NASA IG Worries About Programmatic Risk to Orion Due To Funding Constraints

NASA IG Worries About Programmatic Risk to Orion Due To Funding Constraints

On the same day that NASA and the U.S. Navy tested operations for recovering the Orion spacecraft from an ocean landing, NASA’s Inspector General (IG) issued a report warning that NASA’s incremental development of Orion adds program risk.

The Office of Inspector General (OIG) report did not criticize NASA program managers, conceding that they are doing the best they can under current funding constraints.  Instead it reiterated warnings that incremental funding increases program risk and urged NASA program managers to be “as transparent as possible when discussing the issues” facing the program.  Funding constraints that force program managers to “adopt a less-than-optimal incremental development approach in which elements necessary to complete the most immediate steps are given priority” and other elements are pushed out into the future “increases risks.”

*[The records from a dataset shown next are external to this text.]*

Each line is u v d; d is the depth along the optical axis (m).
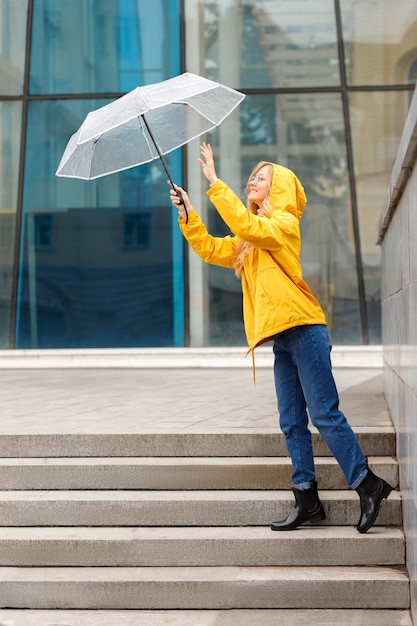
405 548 4.30
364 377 9.20
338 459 4.27
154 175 11.82
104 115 4.07
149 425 5.43
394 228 5.34
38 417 5.96
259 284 4.21
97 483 4.89
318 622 3.98
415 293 3.81
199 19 11.97
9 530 4.59
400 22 11.71
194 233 4.45
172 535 4.45
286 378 4.43
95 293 11.82
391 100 11.71
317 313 4.25
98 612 4.16
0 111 12.00
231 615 4.09
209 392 7.71
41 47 12.02
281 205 4.27
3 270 11.89
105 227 11.84
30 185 11.94
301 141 11.76
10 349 11.80
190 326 11.72
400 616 4.04
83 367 11.55
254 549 4.35
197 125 4.42
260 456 5.04
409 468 4.09
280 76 11.83
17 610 4.20
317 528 4.51
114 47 12.02
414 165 3.87
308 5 11.83
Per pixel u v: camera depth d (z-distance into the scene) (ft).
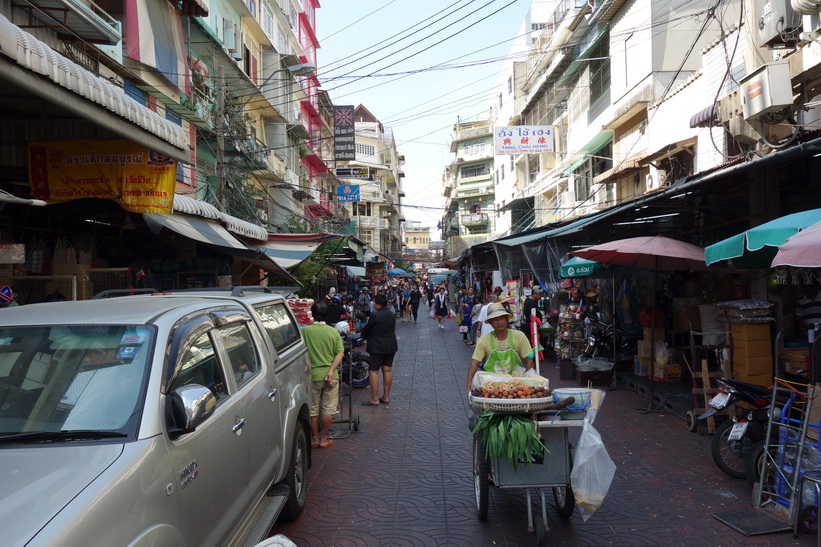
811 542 15.02
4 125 23.41
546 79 96.43
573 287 48.96
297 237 44.52
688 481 19.67
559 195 99.71
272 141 90.58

Referring to Orion as the Multi-Purpose Crew Vehicle (MPCV), the generic name used in the NASA Authorization Act of 2010, the report states that deadlines are already being stretched out:  “Specifically, test dates have slipped 4 years on the Ascent Abort-2 test and 9 months on the Exploration Flight Test-1.”  Development of life support systems also has been delayed.    Those are a portent of what is in store for NASA’s entire human exploration program in the current budget situation, the OIG asserts, and “it is unlikely that NASA would be able to conduct any surface exploration missions until the late 2020s at the earliest.”

Meanwhile, NASA and the Navy tested recovery techniques for lifting an Orion capsule out of the ocean onto a Navy ship today using a mockup of the capsule. 

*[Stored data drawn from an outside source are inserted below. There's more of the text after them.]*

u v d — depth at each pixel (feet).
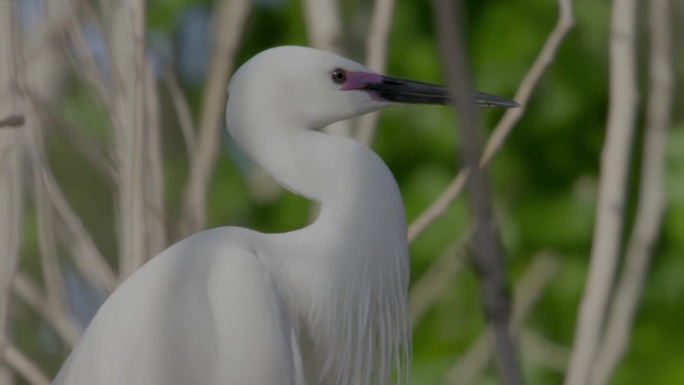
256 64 24.21
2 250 25.05
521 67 39.93
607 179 25.18
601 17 40.63
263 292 22.54
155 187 25.20
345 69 24.38
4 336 23.54
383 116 40.86
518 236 40.70
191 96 42.39
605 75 40.91
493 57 40.04
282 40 41.81
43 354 36.81
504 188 41.16
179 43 41.01
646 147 29.71
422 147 40.78
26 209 40.34
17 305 36.78
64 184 42.45
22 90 25.02
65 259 32.27
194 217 26.04
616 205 25.04
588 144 40.98
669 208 38.63
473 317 39.24
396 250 23.77
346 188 23.66
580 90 40.83
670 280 39.50
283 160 23.90
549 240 40.60
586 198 40.78
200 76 42.37
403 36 40.19
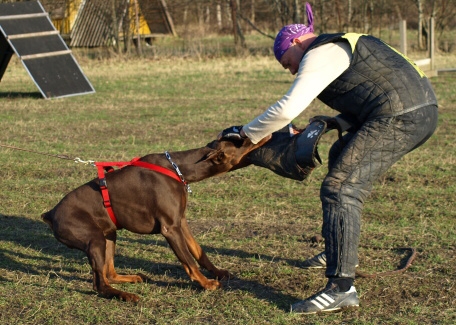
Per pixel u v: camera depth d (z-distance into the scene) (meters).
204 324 3.84
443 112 11.55
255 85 16.11
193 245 4.49
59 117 11.89
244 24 34.31
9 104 13.50
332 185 3.83
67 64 15.03
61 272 4.79
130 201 4.23
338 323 3.81
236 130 4.17
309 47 3.79
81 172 7.84
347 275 3.86
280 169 4.11
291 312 3.92
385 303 4.11
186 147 9.14
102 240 4.21
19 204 6.58
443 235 5.41
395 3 28.55
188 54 23.77
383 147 3.75
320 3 24.73
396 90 3.70
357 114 3.86
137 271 4.82
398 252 5.08
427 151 8.55
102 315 4.00
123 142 9.62
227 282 4.50
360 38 3.75
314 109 12.50
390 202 6.49
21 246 5.40
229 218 6.08
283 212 6.24
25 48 14.48
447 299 4.14
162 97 14.48
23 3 15.25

 Mockup of Orion capsule next to U.S.S. Arlington, August 15, 2013.   Photo credit:  NASA

The Navy will recover a test version of the Orion spacecraft from the ocean next year at the conclusion of the Engineering Flight Test-1 (EFT-1), designed to test reentry characteristics.   The spacecraft will make two orbits of the Earth, reaching an altitude of 3,600 miles, which NASA describes as being further from the planet than any mission since Apollo 17, the final lunar Apollo mission in 1972.  The Navy has not recovered a NASA human exploration spacecraft from the ocean since the 1975 Apollo-Soyuz Test Project.  After decades of using the space shuttle, which landed on a runway, NASA is returning to ocean landings for the new Orion capsule.  Today’s Orion Stationary Recovery Test took place at Naval Station Norfolk, VA.  The Navy posted a video of some of the operations.

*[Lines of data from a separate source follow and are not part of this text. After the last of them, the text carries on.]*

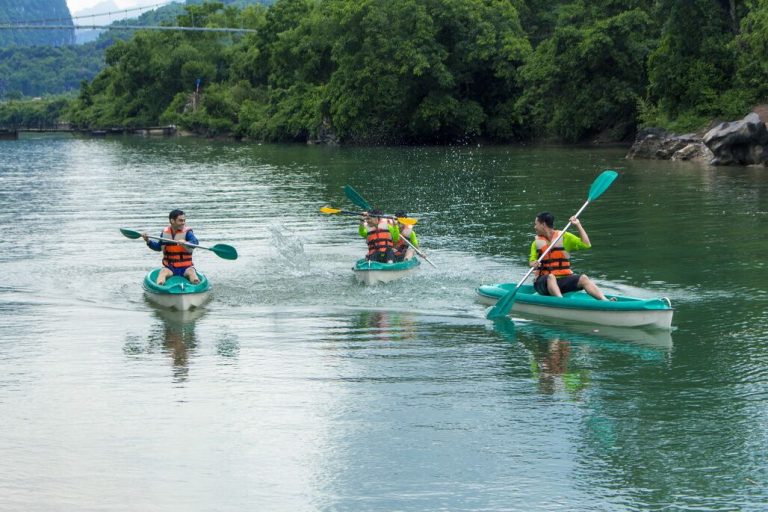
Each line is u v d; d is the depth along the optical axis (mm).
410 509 5980
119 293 12492
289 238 17188
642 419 7508
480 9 53812
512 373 8781
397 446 6996
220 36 110188
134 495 6191
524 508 5992
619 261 14203
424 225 18688
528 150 45750
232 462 6723
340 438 7156
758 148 31078
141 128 95062
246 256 15203
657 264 13906
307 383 8516
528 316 11047
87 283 13172
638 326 10336
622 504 6035
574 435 7184
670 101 39000
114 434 7266
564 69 45625
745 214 18984
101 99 118750
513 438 7129
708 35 38312
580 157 38656
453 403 7938
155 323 10859
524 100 48031
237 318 11062
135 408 7867
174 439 7156
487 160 38750
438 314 11172
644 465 6613
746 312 10930
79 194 27328
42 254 15656
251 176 33500
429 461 6715
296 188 28047
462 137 55375
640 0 46156
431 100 53094
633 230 17281
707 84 37812
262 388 8383
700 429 7281
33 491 6246
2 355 9531
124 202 24672
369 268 12758
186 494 6203
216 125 79062
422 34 52688
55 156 52625
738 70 37500
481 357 9328
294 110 65938
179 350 9680
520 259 14578
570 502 6062
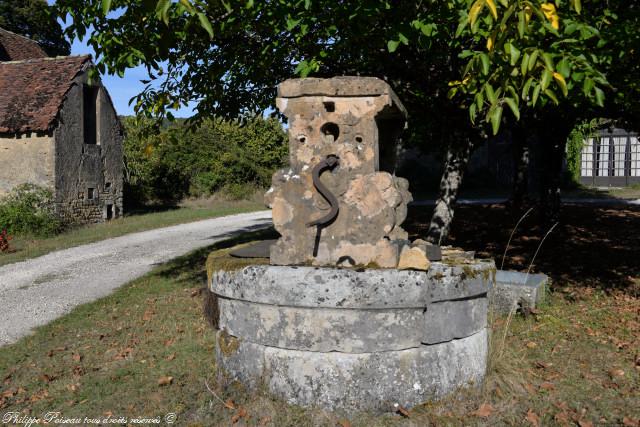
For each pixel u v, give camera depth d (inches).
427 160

Orion is being designed to travel beyond low Earth orbit, eventually to Mars, although its precise intermediate destinations are still the subject of debate.

Correction:  An earlier version of this article incorrectly stated that the EFT-1 mission would take the Orion test vehicle to the distance of the Moon and back.  It will only reach an altitude of 3,600 miles.  That is15 times further from Earth than the International Space Station, but far shy of the Moon (which is 240,000 miles away).